▸ **Texto do exercício**:
Meu pai e a seca de 1932
Por José Antonio
Em suas inúmeras viagens para o Recife eu me “escalava” para ser o motorista de meu pai, Francisco Arcanjo de Albuquerque, que Deus já o levou para o seu reino, em 12 de novembro de 2002.
Geralmente estas viagens demoravam mais porque saia mandando parar o carro, para comprar queijos, frutas e legumes, vendidos às margens das estradas, para presentear os filhos, os médicos e depois os netos que estudavam em Recife.
Adorava ouvi-lo, principalmente quando fazia longas narrativas sobre a sua vida e que sempre as tomei como lições exemplares.
Aos oito anos de idade, em 1928, ficou órfão de pai e tomou para si a obrigação de trabalhar para dar sustento a minha avó Isabel e a minha tia Beatriz e ficou prestando serviços aos donos das propriedades da vizinhança do Sitio Coxos de Cima, onde residia.

▸ **O que se pede**: Você pode retomar o relato sobre o pai e a seca de 1932 logo após a última frase dele e continuá-lo? Os registros abaixo vêm de outra fonte, sem ligação com o relato.

▸ **Dados fornecidos**:
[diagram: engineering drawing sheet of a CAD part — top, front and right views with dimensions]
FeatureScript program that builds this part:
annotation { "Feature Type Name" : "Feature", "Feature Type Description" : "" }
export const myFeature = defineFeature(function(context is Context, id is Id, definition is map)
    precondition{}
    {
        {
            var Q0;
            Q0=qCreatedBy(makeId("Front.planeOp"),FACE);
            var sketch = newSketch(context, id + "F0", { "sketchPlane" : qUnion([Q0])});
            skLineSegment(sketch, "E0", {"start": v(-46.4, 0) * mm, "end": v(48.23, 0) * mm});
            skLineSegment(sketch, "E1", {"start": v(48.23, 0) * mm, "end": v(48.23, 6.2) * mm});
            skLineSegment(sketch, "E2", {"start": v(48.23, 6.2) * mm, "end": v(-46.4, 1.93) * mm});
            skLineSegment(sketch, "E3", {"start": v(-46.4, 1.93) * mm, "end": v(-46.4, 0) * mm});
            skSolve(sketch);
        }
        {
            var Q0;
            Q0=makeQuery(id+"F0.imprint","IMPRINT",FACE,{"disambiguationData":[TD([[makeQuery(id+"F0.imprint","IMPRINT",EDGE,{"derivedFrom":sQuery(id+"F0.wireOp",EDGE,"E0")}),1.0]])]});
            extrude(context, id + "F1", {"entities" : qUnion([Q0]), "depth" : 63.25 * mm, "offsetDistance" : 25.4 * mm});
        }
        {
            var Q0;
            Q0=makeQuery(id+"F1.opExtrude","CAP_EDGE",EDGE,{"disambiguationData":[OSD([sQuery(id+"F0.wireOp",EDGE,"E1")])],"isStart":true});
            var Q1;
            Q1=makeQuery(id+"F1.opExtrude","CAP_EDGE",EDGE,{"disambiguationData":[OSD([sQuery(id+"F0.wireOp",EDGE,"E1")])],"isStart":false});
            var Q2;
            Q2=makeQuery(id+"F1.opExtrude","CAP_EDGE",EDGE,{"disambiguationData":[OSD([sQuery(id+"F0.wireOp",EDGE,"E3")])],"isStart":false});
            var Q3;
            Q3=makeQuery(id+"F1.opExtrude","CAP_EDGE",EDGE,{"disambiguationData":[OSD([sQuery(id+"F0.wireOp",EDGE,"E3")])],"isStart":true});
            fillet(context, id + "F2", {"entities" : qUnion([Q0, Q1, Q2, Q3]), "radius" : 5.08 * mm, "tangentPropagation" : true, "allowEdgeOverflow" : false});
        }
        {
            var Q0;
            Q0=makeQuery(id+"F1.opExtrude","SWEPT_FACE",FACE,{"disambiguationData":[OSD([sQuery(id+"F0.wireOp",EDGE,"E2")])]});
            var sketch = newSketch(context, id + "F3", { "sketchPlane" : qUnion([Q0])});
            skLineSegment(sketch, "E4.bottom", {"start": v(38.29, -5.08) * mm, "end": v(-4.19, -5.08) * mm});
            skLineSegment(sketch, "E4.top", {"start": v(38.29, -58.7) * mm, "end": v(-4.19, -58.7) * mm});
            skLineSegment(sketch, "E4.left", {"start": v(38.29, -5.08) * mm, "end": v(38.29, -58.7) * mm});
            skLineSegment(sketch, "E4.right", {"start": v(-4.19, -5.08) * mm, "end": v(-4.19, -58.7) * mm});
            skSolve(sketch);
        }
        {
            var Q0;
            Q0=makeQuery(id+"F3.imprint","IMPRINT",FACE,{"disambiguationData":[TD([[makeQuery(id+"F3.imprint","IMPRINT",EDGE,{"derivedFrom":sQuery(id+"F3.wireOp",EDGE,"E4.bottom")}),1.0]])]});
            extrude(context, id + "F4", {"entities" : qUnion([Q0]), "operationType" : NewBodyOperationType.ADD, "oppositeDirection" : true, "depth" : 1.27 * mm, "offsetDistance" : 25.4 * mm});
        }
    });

▸ **Resposta**:
Nos anos bons de inverno tudo era mais fácil, mas quando tinha 12 anos de idade, aconteceu a grande seca do ano de 1932. Não teve alternativa e foi em busca de trabalho nas frentes de serviços.
Nestas viagens, logo depois da cidade de Aparecida ele me dizia, ao passarmos pelo Sítio Mufumbo: “trabalhei por aqui na construção desta estrada, mas fiz amizade com o feitor da obra e ele me liberava para levar o almoço dos trabalhadores”.
Tinha sempre um fato diferente para narrar, com muita emoção, mas com um sentimento de vitória, de conquista, de êxito. Voltava para casa a cada 15 dias e não em todo o final de semana, isto com o objetivo de economizar e diminuir as despesas com o transporte. E levava consigo os mantimentos necessários para minorar a fome de sua mãe e de sua irmã.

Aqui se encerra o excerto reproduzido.